Excerpted text =>
::::::::

The patient was investigated and no haematological or biochemical abnormalities could be detected. Ulcer smear, tissue smear, dark field microscopy were all negative. Serology for syphilis and HIV were non reactive. The biopsy of the ulcer showed tissue covered with stratified squamous epithelium showing ulceration and mild dysplastic changes. The subepithelial region showed granulation tissue and a few non caseating granuloma with giant cells.
Both the patients were given tab prednisolone 60mg in divided doses for a month and responded well.
| Discussion|| |
The cutaneous manifestations of Crohn's disease are present in 22% to 44% of cases.[3, 4] These manifestations may be divided into two categories; those in which histologic examination demonstrates characteristic features of Crohn's disease and those in which the pathologic findings are not specific for any diagnostic entity. The commonest lesions are perianal and peristomal ulcers, as well as fistula and abscess formation. Other dermatological diseases described in association with Crohn's disease include pyoderma gangrenosum, erythema nodosum, oral aphthae, and skin changes secondary to malabsorption. The uncommon lesions claimed to be associated with Crohn's disease are erythema multiforme, epidermolysis bullosa acquisita, polyarteritis nodosa,  and vitiligo.

::::::::

Directions =>
Reproduce the passage on cutaneous Crohn's disease word for word, from "The patient was" up to and including "with giant cells.".

Structured pose outputs =>
::::::::

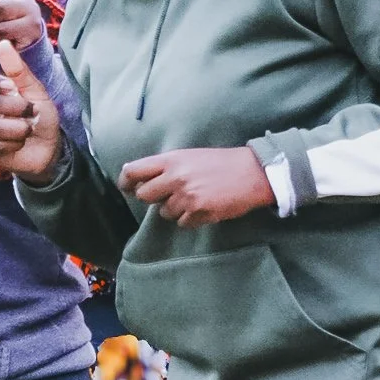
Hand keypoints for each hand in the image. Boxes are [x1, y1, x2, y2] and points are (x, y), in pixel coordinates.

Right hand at [0, 39, 62, 179]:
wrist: (49, 148)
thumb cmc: (41, 117)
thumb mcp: (36, 91)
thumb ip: (19, 71)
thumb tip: (3, 43)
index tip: (10, 87)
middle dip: (17, 108)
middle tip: (31, 113)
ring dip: (18, 128)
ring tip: (28, 129)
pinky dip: (15, 143)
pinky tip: (19, 143)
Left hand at [117, 146, 273, 226]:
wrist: (253, 173)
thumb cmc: (221, 163)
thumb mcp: (189, 156)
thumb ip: (165, 166)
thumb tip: (140, 179)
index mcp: (171, 160)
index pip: (134, 171)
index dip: (126, 181)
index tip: (127, 187)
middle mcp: (175, 177)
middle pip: (143, 195)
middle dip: (152, 197)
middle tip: (168, 194)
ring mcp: (186, 196)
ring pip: (164, 212)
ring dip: (175, 209)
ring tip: (194, 197)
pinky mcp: (198, 212)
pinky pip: (182, 223)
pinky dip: (190, 218)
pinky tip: (204, 206)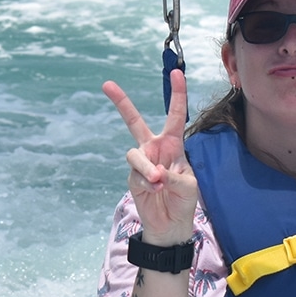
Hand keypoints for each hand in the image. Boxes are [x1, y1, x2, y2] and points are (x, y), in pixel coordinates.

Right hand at [103, 69, 197, 244]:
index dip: (177, 94)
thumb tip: (155, 171)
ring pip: (135, 155)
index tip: (177, 73)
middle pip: (134, 121)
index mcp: (173, 144)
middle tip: (106, 85)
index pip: (175, 115)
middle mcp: (154, 148)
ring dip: (146, 168)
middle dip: (121, 103)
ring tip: (158, 181)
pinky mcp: (132, 177)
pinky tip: (154, 190)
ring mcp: (141, 162)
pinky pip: (135, 174)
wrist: (170, 223)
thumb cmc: (184, 200)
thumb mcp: (189, 186)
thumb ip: (175, 176)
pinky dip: (146, 182)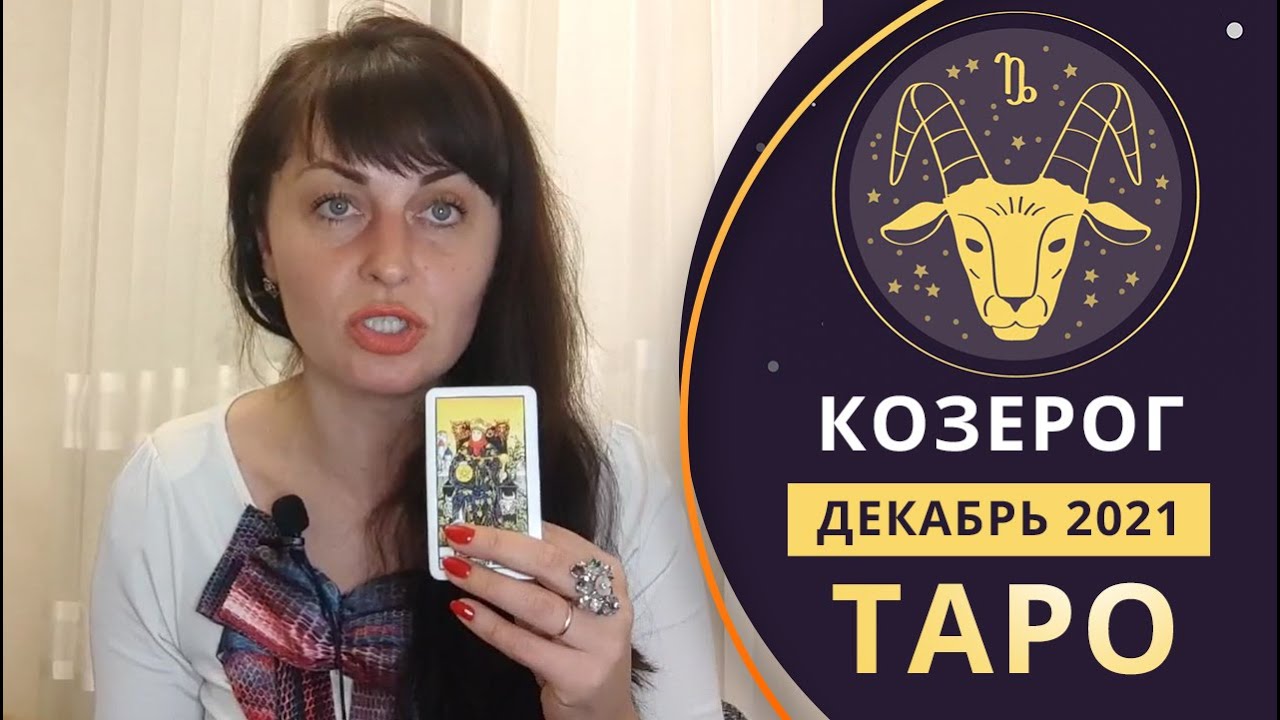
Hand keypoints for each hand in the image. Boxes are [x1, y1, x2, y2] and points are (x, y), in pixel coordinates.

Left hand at [442, 522, 638, 719]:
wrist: (603, 708)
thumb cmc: (578, 646)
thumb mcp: (570, 604)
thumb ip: (542, 575)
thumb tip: (489, 541)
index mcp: (611, 574)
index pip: (559, 539)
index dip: (515, 524)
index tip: (476, 516)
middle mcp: (612, 604)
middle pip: (549, 564)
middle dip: (498, 546)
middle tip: (459, 535)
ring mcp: (599, 642)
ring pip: (536, 604)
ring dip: (489, 583)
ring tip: (455, 569)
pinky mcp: (580, 675)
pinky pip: (524, 645)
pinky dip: (490, 626)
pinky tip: (465, 610)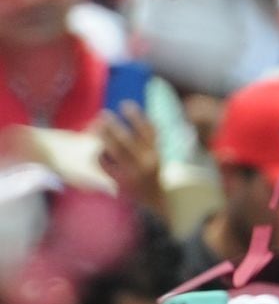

::::::::

Answer area =>
The patient was investigated and no haematological or biochemical abnormalities could be detected. Ulcer smear, tissue smear, dark field microscopy were all negative. Serology for syphilis and HIV were non reactive. The biopsy of the ulcer showed tissue covered with stratified squamous epithelium showing ulceration and mild dysplastic changes. The subepithelial region showed granulation tissue and a few non caseating granuloma with giant cells.